▶ _Requirement 1_
In the Leslie Avenue School passage below, which future president received his first formal education at the first school house?

▶ _Excerpted passage_
Leslie
Avenue School
A drawing of the “Little White
School House” as it was referred to, was the first school
house built soon after the town was plotted in 1834. It was built
on the north side of what is now the Memorial grounds. It was in
that school that William McKinley, the future president, received
his first formal education.
In those days, custom required that
boys and girls sat on opposite sides of the room. They sat on long
benches fronted with a sloping shelf that formed a desk. The teacher’s
desk was a more distinctive affair, standing on a platform opposite
the door. Behind the teacher’s desk was a blackboard.
Teachers boarded in the homes of pupils,
bringing them in close contact with the parents, and enabling the
less affluent to defray a good part of their school costs in this
way. Books were scarce, highly prized, and usually well preserved,
since successive members of the family were expected to use them.

▶ _Requirement 2_
From the listing below, quote word for word the lines beginning at the line that contains "genus: Anas" and stopping after the line that contains "genus: Cacatua".

▶ _Given data_
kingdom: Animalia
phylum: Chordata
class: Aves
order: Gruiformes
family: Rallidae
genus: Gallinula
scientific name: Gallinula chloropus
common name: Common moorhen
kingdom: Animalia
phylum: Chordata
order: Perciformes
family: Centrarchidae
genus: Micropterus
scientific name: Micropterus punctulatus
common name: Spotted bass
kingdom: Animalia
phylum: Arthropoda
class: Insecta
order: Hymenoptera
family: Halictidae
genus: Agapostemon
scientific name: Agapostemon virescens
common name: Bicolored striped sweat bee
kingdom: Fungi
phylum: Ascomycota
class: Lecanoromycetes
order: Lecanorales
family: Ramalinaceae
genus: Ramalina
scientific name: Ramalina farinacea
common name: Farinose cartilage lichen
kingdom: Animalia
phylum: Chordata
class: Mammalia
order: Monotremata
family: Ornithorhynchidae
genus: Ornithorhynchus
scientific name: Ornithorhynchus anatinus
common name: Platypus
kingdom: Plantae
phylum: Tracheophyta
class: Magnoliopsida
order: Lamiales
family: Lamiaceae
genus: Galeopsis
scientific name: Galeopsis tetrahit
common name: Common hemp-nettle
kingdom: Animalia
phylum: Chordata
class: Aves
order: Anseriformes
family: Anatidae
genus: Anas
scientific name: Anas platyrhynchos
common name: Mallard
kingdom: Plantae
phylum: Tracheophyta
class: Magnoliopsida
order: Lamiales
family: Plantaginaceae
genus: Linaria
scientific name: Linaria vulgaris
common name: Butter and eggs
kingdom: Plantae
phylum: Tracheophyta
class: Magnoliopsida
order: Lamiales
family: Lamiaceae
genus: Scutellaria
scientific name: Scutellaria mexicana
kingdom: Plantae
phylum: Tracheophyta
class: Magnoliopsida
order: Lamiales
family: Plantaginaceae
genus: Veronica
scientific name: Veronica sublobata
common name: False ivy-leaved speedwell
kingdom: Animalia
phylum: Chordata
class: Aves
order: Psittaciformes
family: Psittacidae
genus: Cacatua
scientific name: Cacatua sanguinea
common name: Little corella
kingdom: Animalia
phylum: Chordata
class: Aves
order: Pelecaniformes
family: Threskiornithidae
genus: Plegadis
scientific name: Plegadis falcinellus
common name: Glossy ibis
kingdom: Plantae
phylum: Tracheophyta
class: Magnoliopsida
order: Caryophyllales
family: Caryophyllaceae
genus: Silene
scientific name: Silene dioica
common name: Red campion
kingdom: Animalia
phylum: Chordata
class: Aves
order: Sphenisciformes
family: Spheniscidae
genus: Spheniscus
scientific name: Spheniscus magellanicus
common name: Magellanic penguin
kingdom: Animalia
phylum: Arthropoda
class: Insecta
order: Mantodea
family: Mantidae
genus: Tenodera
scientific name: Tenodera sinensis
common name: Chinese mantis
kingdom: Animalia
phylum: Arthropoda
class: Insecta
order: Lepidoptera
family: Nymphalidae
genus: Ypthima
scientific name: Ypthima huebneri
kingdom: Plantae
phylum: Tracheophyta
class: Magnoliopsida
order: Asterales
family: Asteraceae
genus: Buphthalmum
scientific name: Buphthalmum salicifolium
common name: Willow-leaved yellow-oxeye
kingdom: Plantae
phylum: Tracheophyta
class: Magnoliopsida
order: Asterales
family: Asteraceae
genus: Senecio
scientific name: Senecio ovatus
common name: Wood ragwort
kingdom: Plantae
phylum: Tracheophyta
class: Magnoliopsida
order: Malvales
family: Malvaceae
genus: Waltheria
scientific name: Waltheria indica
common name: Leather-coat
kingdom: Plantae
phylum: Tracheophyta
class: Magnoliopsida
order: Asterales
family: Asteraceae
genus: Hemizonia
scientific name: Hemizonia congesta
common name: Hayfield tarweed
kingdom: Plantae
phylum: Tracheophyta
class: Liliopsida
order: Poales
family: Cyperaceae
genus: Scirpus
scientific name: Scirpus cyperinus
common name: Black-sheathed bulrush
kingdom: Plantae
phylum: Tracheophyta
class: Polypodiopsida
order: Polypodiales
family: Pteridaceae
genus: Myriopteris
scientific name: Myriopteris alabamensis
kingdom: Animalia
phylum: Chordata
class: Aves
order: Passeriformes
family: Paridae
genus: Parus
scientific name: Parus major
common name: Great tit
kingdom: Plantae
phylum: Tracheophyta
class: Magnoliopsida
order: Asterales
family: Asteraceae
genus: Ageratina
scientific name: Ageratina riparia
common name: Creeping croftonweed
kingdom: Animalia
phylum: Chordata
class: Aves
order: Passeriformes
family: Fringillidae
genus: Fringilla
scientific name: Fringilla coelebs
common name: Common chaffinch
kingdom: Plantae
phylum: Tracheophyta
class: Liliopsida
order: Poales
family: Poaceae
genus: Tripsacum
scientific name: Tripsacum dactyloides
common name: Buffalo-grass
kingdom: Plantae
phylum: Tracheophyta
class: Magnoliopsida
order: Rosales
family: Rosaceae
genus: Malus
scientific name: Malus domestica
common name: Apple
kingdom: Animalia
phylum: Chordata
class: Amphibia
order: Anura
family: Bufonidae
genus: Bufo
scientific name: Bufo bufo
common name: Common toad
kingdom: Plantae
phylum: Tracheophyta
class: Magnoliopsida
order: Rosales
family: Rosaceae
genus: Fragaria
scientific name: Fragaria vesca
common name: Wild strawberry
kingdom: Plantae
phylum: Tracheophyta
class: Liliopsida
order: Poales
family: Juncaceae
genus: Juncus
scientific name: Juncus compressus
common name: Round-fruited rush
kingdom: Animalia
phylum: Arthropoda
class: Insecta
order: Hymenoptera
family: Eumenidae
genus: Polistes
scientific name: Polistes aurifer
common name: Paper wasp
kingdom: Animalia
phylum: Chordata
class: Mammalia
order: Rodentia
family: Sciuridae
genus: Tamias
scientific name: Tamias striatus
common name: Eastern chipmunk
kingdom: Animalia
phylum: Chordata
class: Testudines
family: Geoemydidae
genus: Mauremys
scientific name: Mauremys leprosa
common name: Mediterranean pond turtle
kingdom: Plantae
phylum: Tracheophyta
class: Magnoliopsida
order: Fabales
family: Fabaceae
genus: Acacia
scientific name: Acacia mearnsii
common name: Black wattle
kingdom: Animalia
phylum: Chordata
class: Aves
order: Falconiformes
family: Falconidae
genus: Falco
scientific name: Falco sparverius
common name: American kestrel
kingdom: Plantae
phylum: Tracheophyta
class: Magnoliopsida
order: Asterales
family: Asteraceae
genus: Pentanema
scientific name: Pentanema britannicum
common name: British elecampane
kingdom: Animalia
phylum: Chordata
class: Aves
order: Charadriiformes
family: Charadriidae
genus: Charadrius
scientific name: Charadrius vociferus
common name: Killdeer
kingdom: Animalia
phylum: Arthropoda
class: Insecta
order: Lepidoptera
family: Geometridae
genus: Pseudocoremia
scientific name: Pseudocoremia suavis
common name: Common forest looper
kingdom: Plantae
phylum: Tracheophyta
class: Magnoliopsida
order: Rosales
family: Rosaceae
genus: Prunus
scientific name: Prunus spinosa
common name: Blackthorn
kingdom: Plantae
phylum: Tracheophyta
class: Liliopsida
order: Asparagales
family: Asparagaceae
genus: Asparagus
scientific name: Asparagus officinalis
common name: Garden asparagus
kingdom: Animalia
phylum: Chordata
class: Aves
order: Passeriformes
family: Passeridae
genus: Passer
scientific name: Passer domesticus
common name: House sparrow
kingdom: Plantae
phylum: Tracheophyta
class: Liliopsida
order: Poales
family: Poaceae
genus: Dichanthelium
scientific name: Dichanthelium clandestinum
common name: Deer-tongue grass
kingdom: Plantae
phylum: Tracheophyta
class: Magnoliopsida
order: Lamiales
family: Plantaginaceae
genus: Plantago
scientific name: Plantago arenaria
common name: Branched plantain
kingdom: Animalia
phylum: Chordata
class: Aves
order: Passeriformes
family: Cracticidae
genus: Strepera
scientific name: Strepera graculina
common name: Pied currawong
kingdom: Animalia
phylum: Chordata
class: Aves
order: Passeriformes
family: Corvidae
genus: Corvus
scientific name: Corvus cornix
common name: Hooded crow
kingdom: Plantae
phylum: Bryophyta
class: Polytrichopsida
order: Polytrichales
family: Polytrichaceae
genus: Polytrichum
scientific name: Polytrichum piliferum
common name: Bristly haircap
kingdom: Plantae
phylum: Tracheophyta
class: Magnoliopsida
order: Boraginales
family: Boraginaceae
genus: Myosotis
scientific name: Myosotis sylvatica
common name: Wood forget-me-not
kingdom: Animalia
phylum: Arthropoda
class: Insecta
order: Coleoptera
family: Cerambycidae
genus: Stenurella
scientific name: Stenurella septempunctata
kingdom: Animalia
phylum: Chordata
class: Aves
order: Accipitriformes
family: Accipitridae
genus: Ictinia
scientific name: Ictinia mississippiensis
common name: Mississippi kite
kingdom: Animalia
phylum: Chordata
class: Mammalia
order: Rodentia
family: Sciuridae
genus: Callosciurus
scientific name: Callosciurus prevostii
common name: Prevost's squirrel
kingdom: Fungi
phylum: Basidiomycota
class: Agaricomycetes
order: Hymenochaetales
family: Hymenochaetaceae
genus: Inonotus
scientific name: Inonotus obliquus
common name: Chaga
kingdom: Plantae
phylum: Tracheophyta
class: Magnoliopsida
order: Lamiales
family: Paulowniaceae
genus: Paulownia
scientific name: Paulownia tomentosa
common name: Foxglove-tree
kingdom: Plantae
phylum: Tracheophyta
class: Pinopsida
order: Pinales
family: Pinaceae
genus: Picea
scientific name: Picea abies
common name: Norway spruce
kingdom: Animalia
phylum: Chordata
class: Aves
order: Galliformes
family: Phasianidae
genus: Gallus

▶ _Full output 1_
William McKinley

▶ _Full output 2_
genus: Anas
scientific name: Anas platyrhynchos
common name: Mallard
kingdom: Plantae
phylum: Tracheophyta
class: Magnoliopsida
order: Lamiales
family: Plantaginaceae
genus: Linaria
scientific name: Linaria vulgaris
common name: Butter and eggs
kingdom: Plantae
phylum: Tracheophyta
class: Magnoliopsida
order: Lamiales
family: Lamiaceae
genus: Scutellaria
scientific name: Scutellaria mexicana
kingdom: Plantae
phylum: Tracheophyta
class: Magnoliopsida
order: Lamiales
family: Plantaginaceae
genus: Veronica
scientific name: Veronica sublobata
common name: False ivy-leaved speedwell
kingdom: Animalia
phylum: Chordata
class: Aves
order: Psittaciformes
family: Psittacidae
genus: Cacatua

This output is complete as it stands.